GIVEN PASSAGE:
From this brief analysis of Teilhardian ideas we can draw some food for thought about our own time, especially regarding the tendency toward an inexorably evolutive vision of Christian doctrine. Teilhard de Chardin says that evolution is a continuous, unstoppable process which, precisely in its flow, goes towards greater perfection, towards an Omega Point, Christ in all and for all. Evolution is necessary and its best product is always the final one, the most updated. The latest period, though ephemeral, is always an improvement upon the preceding one and the latest result unquestionably better. Destined to be surpassed as soon as possible by the flow of events and its interpretation, this flow, however, is the reason for everything. To not “go with the flow” means to willingly bring about one’s own death or perhaps, in more theological terms, to abandon the mainstream. Teilhard’s evolutionary (and interpretive) process therefore inexorably advances onward without ever looking back. What came beforehand was necessary only for the sake of what has come to be, and this, in turn, will give way to what is to come. When everything is reabsorbed into this idea of a cosmic Christ, or rather of a Christian “Cosmic Life” (the Omega Christ being the religious trait of a process of matter, which moves towards intelligence and spirit, and thus towards God), the process will cease and hence only then might this process of becoming be assuaged.

This notion appears to be quite widespread today, and quite popular in the Church among prelates and theologians. What is newer is always better. It is not simply the pursuit of novelty that captivates, but rather the idea that in the new, in the present becoming, there is a better awareness. A new pope abrogates a previous papacy, abrogates a missal, establishes a new practice, inaugurates a new tradition, or rather a new way of understanding tradition. In other words, there is a continuity of becoming, rather than a continuity of being. Becoming precedes being and Heraclitus triumphs over Parmenides.

DATASET EXTRACT:
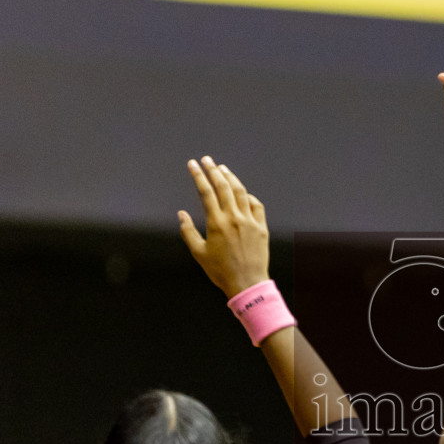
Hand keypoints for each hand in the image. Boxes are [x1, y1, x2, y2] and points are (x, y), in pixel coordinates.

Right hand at [179, 157, 270, 297]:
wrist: (247, 284)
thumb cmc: (220, 271)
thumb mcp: (199, 253)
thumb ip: (188, 231)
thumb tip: (181, 214)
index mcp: (216, 223)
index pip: (206, 192)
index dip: (198, 176)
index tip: (193, 164)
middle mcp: (234, 218)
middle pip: (223, 186)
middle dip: (213, 170)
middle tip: (207, 160)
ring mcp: (250, 221)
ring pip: (240, 192)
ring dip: (231, 177)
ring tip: (222, 169)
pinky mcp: (261, 227)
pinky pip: (256, 205)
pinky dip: (248, 196)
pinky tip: (242, 193)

AIM OF THE EXERCISE: Reproduce the entire passage on Teilhard de Chardin's evolutionary vision word for word. The records have no connection to the text.

THE COMPLETED TASK:
From this brief analysis of Teilhardian ideas we can draw some food for thought about our own time, especially regarding the tendency toward an inexorably evolutive vision of Christian doctrine. Teilhard de Chardin says that evolution is a continuous, unstoppable process which, precisely in its flow, goes towards greater perfection, towards an Omega Point, Christ in all and for all. Evolution is necessary and its best product is always the final one, the most updated. The latest period, though ephemeral, is always an improvement upon the preceding one and the latest result unquestionably better. Destined to be surpassed as soon as possible by the flow of events and its interpretation, this flow, however, is the reason for everything. To not “go with the flow” means to willingly bring about one’s own death or perhaps, in more theological terms, to abandon the mainstream. Teilhard’s evolutionary (and interpretive) process therefore inexorably advances onward without ever looking back. What came beforehand was necessary only for the sake of what has come to be, and this, in turn, will give way to what is to come. When everything is reabsorbed into this idea of a cosmic Christ, or rather of a Christian “Cosmic Life” (the Omega Christ being the religious trait of a process of matter, which moves towards intelligence and spirit, and thus towards God), the process will cease and hence only then might this process of becoming be assuaged.

This notion appears to be quite widespread today, and quite popular in the Church among prelates and theologians. What is newer is always better. It is not simply the pursuit of novelty that captivates, but rather the idea that in the new, in the present becoming, there is a better awareness. A new pope abrogates a previous papacy, abrogates a missal, establishes a new practice, inaugurates a new tradition, or rather a new way of understanding tradition. In other words, there is a continuity of becoming, rather than a continuity of being. Becoming precedes being and Heraclitus triumphs over Parmenides.